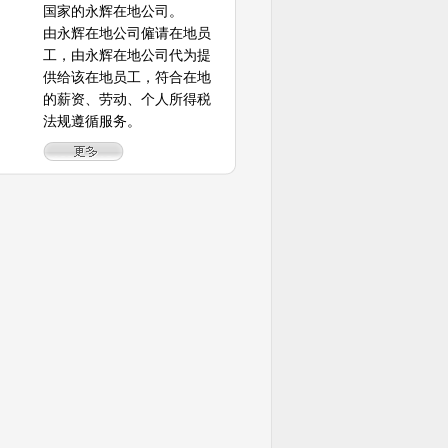
国家的永辉在地公司。
由永辉在地公司僱请在地员
工，由永辉在地公司代为提
供给该在地员工，符合在地
的薪资、劳动、个人所得税
法规遵循服务。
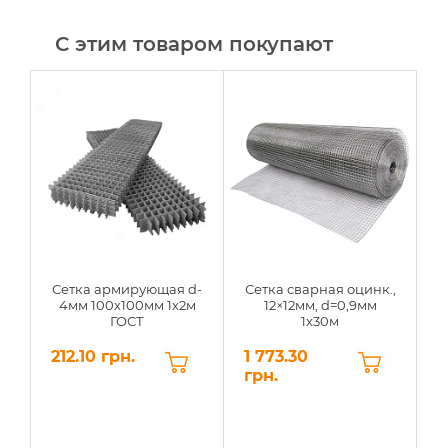
С этим товаром покупают
Сетка армирующая d-
Сетка сварная оцинк.,
4мм 100х100мм 1х2м
12×12мм, d=0,9мм
ГОСТ
1х30м
212.10 грн.
1 773.30
2
грн.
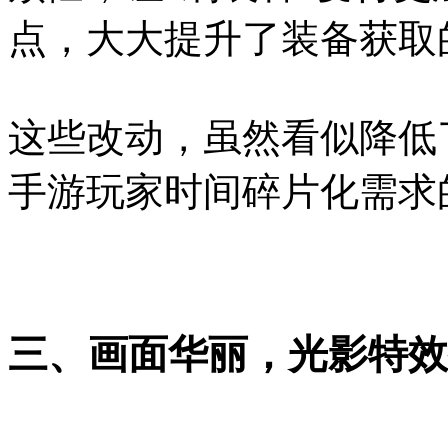
点，大大提升了装备获取
这些改动，虽然看似降低
手游玩家时间碎片化需求
三、画面华丽，光影特效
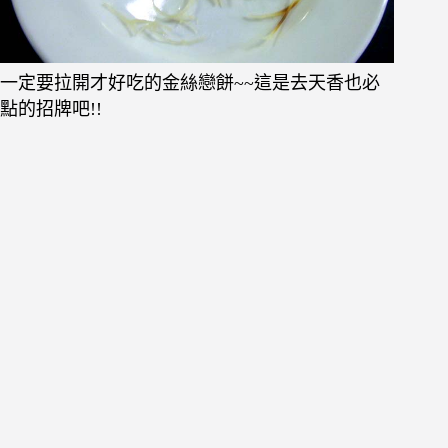
一定要拉開才好吃的金絲戀餅~~這是去天香也必
點的招牌吧!!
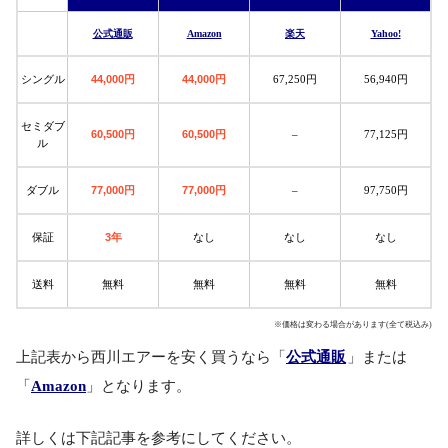
公式通販
Amazon
楽天
Yahoo!
44,000円
44,000円
シングル
67,250円
56,940円
セミダブ
60,500円
60,500円
–
77,125円
ル
77,000円
77,000円
ダブル
–
97,750円
3年
保証
なし
なし
なし
送料
無料
無料
無料
無料
※価格は変わる場合があります(全て税込み)
上記表から西川エアーを安く買うなら「
公式通販
」または
「
Amazon
」となります。
詳しくは下記記事を参考にしてください。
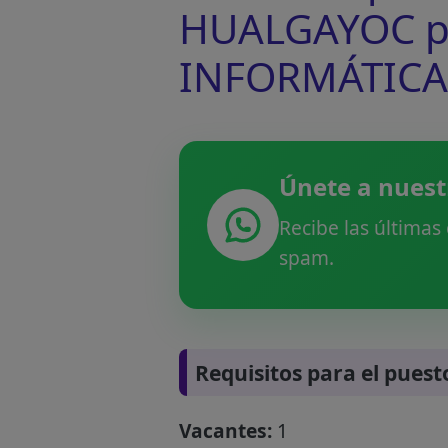
HUALGAYOC par
INFORMÁTICA 
Únete a nuest
Recibe las últimas
spam.
Requisitos para el puest
Vacantes:
1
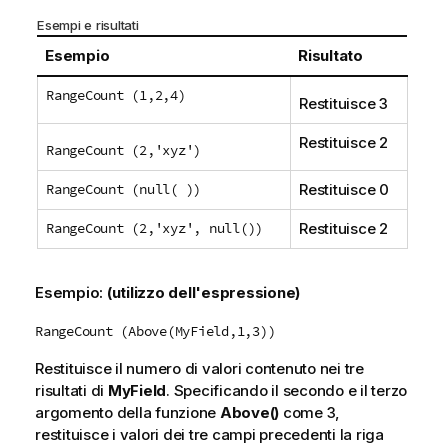
Esempi e risultati
Esempio
Risultato
RangeCount (1,2,4)
Restituisce 3
Restituisce 2
RangeCount (2,'xyz')
RangeCount (null( ))
Restituisce 0
RangeCount (2,'xyz', null())
Restituisce 2
Esempio:
(utilizzo dell'espressione)
RangeCount (Above(MyField,1,3))
Restituisce il numero di valori contenuto nei tre
risultati di
MyField
. Specificando il secondo e il terzo
argomento della funzione
Above()
come
3
,
restituisce i valori dei tre campi precedenti la riga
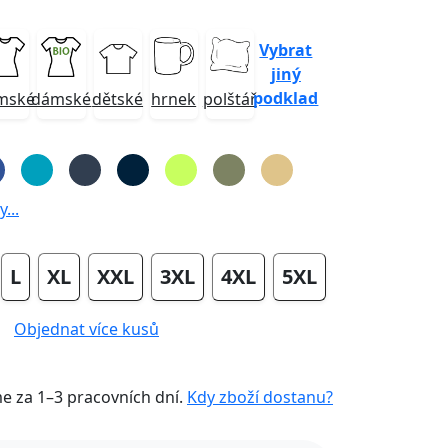
Vybrat
jiný
podklad
mské
dámské
dětské
hrnek
polštář
...
L
XL
XXL
3XL
4XL
5XL
Objednat více kusů
me za
1–3 pracovních dní
.
Kdy zboží dostanu?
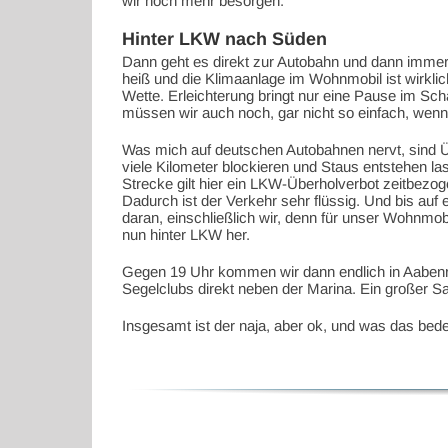
wir noch mehr besorgen.
Hinter LKW nach Süden
Dann geht es direkt zur Autobahn und dann immer 
heiß und die Klimaanlage im Wohnmobil ist wirklich
Wette. Erleichterung bringt nur eine Pause im Sch
müssen wir auch noch, gar nicht so einfach, wenn
Was mich auf deutschen Autobahnen nervt, sind 
viele Kilometer blockieren und Staus entstehen l
Strecke gilt hier ein LKW-Überholverbot zeitbezog
Dadurch ist der Verkehr sehr flüssig. Und bis auf 
daran, einschließlich wir, denn für unser Wohnmob
nun hinter LKW her.
Gegen 19 Uhr kommen wir dann endlich in Aabenraa 
Segelclubs direkt neben der Marina. Ein großer S
Insgesamt ist der naja, aber ok, und was das bed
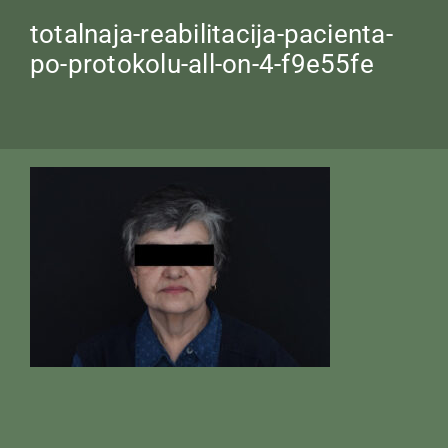
totalnaja-reabilitacija-pacienta-
po-protokolu-all-on-4-f9e55fe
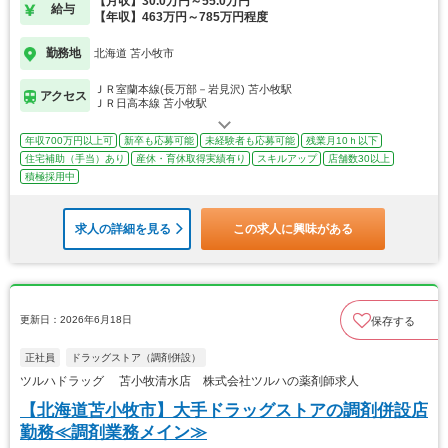
【月収】30.0万円～55.0万円
給与
【年収】463万円～785万円程度
勤務地
北海道 苫小牧市
ＪＲ室蘭本線(長万部－岩見沢) 苫小牧駅
アクセス
ＪＲ日高本線 苫小牧駅
年収700万円以上可
新卒も応募可能
未経験者も応募可能
残業月10ｈ以下
住宅補助（手当）あり
産休・育休取得実績有り
スキルアップ
店舗数30以上
積極採用中
求人の詳細を見る
この求人に興味がある
更新日：2026年6月18日
保存する
正社員
ドラッグストア（調剤併設）
ツルハドラッグ 苫小牧清水店 株式会社ツルハの薬剤師求人
【北海道苫小牧市】大手ドラッグストアの調剤併設店
勤務≪調剤業務メイン≫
□ □ □ □ □ □ □
- Task to complete -
Your answer must be an exact copy of the listing, minus its pictures.

- Task answer -
国家的永辉在地公司。
由永辉在地公司僱请在地员
工，由永辉在地公司代为提
供给该在地员工，符合在地
的薪资、劳动、个人所得税
法规遵循服务。
С этим товаром покупают
Сетка армирующая d-
Сетка сварная оцинк.,
4мм 100х100мм 1х2м
12×12мм, d=0,9мм
ГОСТ
1х30м
212.10 грн.
1 773.30
2
грн.
点，大大提升了装备获取
这些改动，虽然看似降低
手游玩家时间碎片化需求
三、画面华丽，光影特效
一定要拉開才好吃的金絲戀餅~~這是去天香也必
點的招牌吧!!
公式通販
Amazon
楽天
Yahoo!
44,000円
44,000円
シングル
67,250円
56,940円
セミダブ
60,500円
60,500円
–
77,125円
ル
77,000円
77,000円
ダブル
–
97,750円
3年
保証
なし
なし
なし
送料
無料
無料
無料
無料
※価格は変わる場合があります(全て税込み)
上記表から西川エアーを安く買うなら「
公式通販
」または
「
Amazon
」となります。
詳しくは下記記事を参考にしてください。
HUALGAYOC par
INFORMÁTICA 
Únete a nuest
Recibe las últimas
spam.
Requisitos para el puest
Vacantes:
1
Esempi e risultati
Esempio
Risultato
RangeCount (1,2,4)
Restituisce 3
Restituisce 2
RangeCount (2,'xyz')
RangeCount (null( ))
Restituisce 0
RangeCount (2,'xyz', null())
Restituisce 2
Esempio:
(utilizzo dell'espressione)
RangeCount (Above(MyField,1,3))
Restituisce il numero di valori contenuto nei tre
risultati di
MyField
. Specificando il secondo e il terzo
argomento della funzione
Above()
come
3
,
restituisce i valori dei tre campi precedenti la riga
Vybrat
jiný
podklad
mské
dámské
dětské
hrnek
polštář
...
L
XL
XXL
3XL
4XL
5XL
Objednat více kusů
me za
1–3 pracovních dní
.
Kdy zboží dostanu?
wir noch mehr besorgen.
Hinter LKW nach Süden
Dann geht es direkt zur Autobahn und dann immer 
heiß und die Klimaanlage im Wohnmobil ist wirklich
Wette. Erleichterung bringt nur eine Pause im Sch
müssen wir auch noch, gar nicht so einfach, wenn
Was mich auf deutschen Autobahnen nervt, sind 
viele Kilometer blockieren und Staus entstehen l
Strecke gilt hier ein LKW-Überholverbot zeitbezog
Dadurch ist der Verkehr sehr flüssig. Und bis auf 
daran, einschließlich wir, denn für unser Wohnmob
nun hinter LKW her.
Gegen 19 Uhr kommen wir dann endlich in Aabenraa 
Segelclubs direkt neben der Marina. Ein großer S
Insgesamt ist der naja, aber ok, und was das bed
totalnaja-reabilitacija-pacienta-
po-protokolu-all-on-4-f9e55fe
【月収】30.0万円～55.0万円
給与
【年収】463万円～785万円程度
勤務地
北海道 苫小牧市
ＪＲ室蘭本線(長万部－岩見沢) 苫小牧駅
アクセス
ＪＲ日高本線 苫小牧駅
年収700万円以上可
新卒も応募可能
未経験者も応募可能
残業月10ｈ以下
住宅補助（手当）あり
産休・育休取得実績有り
スキルアップ
店舗数30以上
積極採用中
求人の詳細を見る
この求人に興味がある
更新日：2026年6月18日
保存する
正社員
ドラッグストア（調剤併設）
ツルハドラッグ 苫小牧清水店 株式会社ツルハの薬剤師求人
【北海道苫小牧市】大手ドラッグストアの調剤併設店
勤務≪調剤業務メイン≫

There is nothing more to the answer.